[PATCH v2 1/2] mm/page_alloc: Clarify batch tuning in zone_batchsize

Joshua Hahn posted 2 patches 2 months, 1 week ago
[PATCH v2 1/2] mm/page_alloc: Clarify batch tuning in zone_batchsize
Posted by Joshua Hahn 2 months, 1 week ago
Recently while working on another patch about batching
free_pcppages_bulk [1], I was curious why pcp->batch was always 63 on my
machine. This led me to zone_batchsize(), where I found this set of
lines to determine what the batch size should be for the host:

	batch = min(zone_managed_pages(zone) >> 10, SZ_1M / PAGE_SIZE);
	batch /= 4;		/* We effectively *= 4 below */
	if (batch < 1)
		batch = 1;

All of this is good, except the comment above which says "We effectively
*= 4 below". Nowhere else in the function zone_batchsize(), is there a
corresponding multipliation by 4. Looking into the history of this, it
seems like Dave Hansen had also noticed this back in 2013 [1]. Turns out
there *used* to be a corresponding *= 4, which was turned into a *= 6
later on to be used in pageset_setup_from_batch_size(), which no longer
exists.

Despite this mismatch not being corrected in the comments, it seems that
getting rid of the /= 4 leads to a performance regression on machines
with less than 250G memory and 176 processors. As such, let us preserve
the functionality but clean up the comments.

Fold the /= 4 into the calculation above: bitshift by 10+2=12, and
instead of dividing 1MB, divide 256KB and adjust the comments
accordingly. No functional change intended.

Suggested-by: Dave Hansen <dave.hansen@intel.com>
Signed-off-by: Joshua Hahn <joshua.hahnjy@gmail.com>

[1] https://lore.kernel.org/all/20251002204636.4016712-1-joshua.hahnjy@gmail.com/
[2] https://lore.kernel.org/linux-mm/20131015203547.8724C69C@viggo.jf.intel.com/
---
 mm/page_alloc.c | 7 +++----
 1 file changed, 3 insertions(+), 4 deletions(-)

diff --git a/mm/page_alloc.c b/mm/page_alloc.c
index 600d9e981c23..39368cdc953d 100644
--- a/mm/page_alloc.c
+++ b/mm/page_alloc.c
@@ -5860,13 +5860,12 @@ static int zone_batchsize(struct zone *zone)

+ + + + +

TASK DETAILS >> Copy out, in order, each line of code from the block that the patch description quotes from zone_batchsize().

ENTRIES SUPPLIED >>

+ + + + +

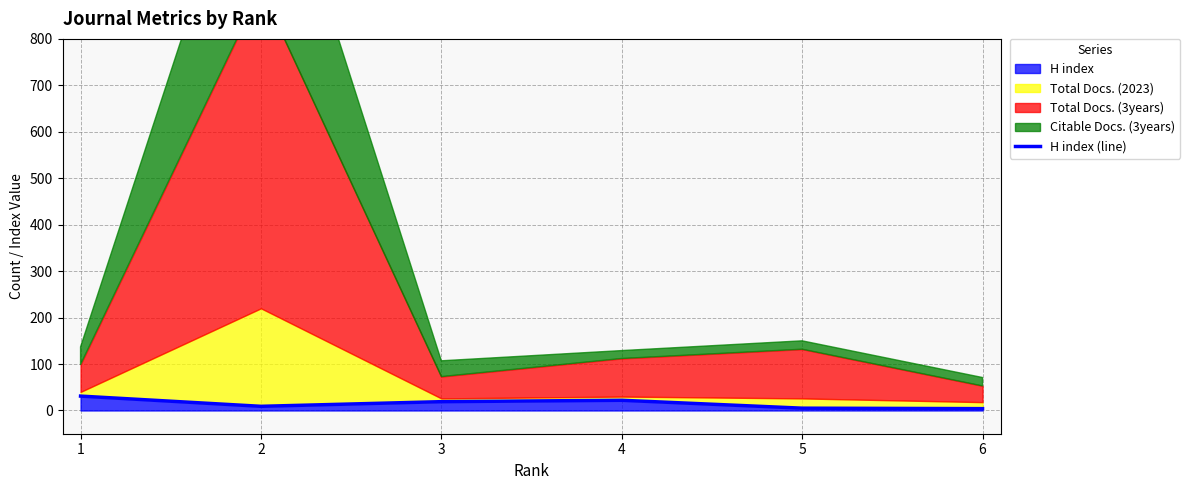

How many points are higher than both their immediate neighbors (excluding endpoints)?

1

+ + + + +

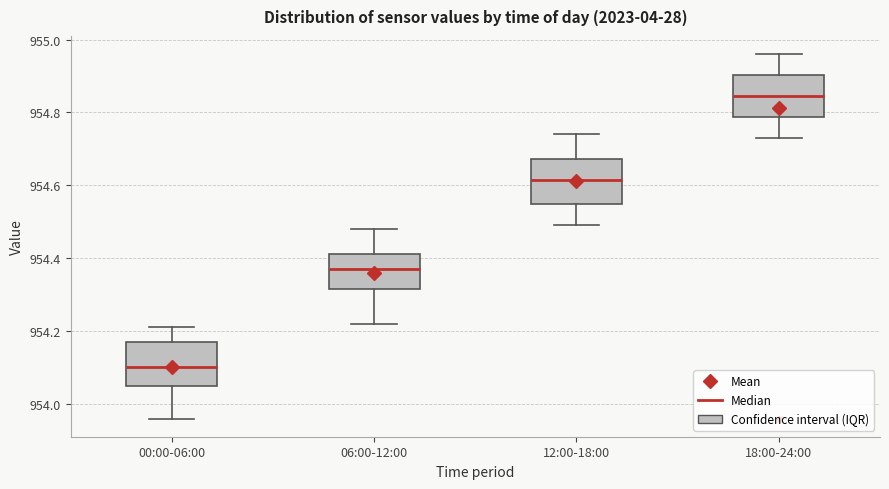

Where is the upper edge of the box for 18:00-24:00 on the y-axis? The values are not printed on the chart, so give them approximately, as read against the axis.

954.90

+ + + + +

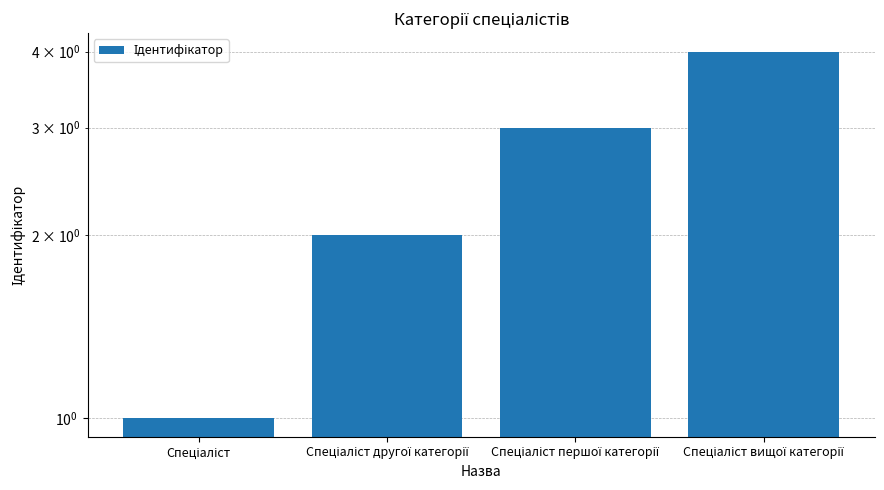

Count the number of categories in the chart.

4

+ + + + +

TASK ANSWER >>
batch = min(zone_managed_pages(zone) >> 10, SZ_1M / PAGE_SIZE);
batch /= 4;		/* We effectively *= 4 below */
if (batch < 1)
	batch = 1;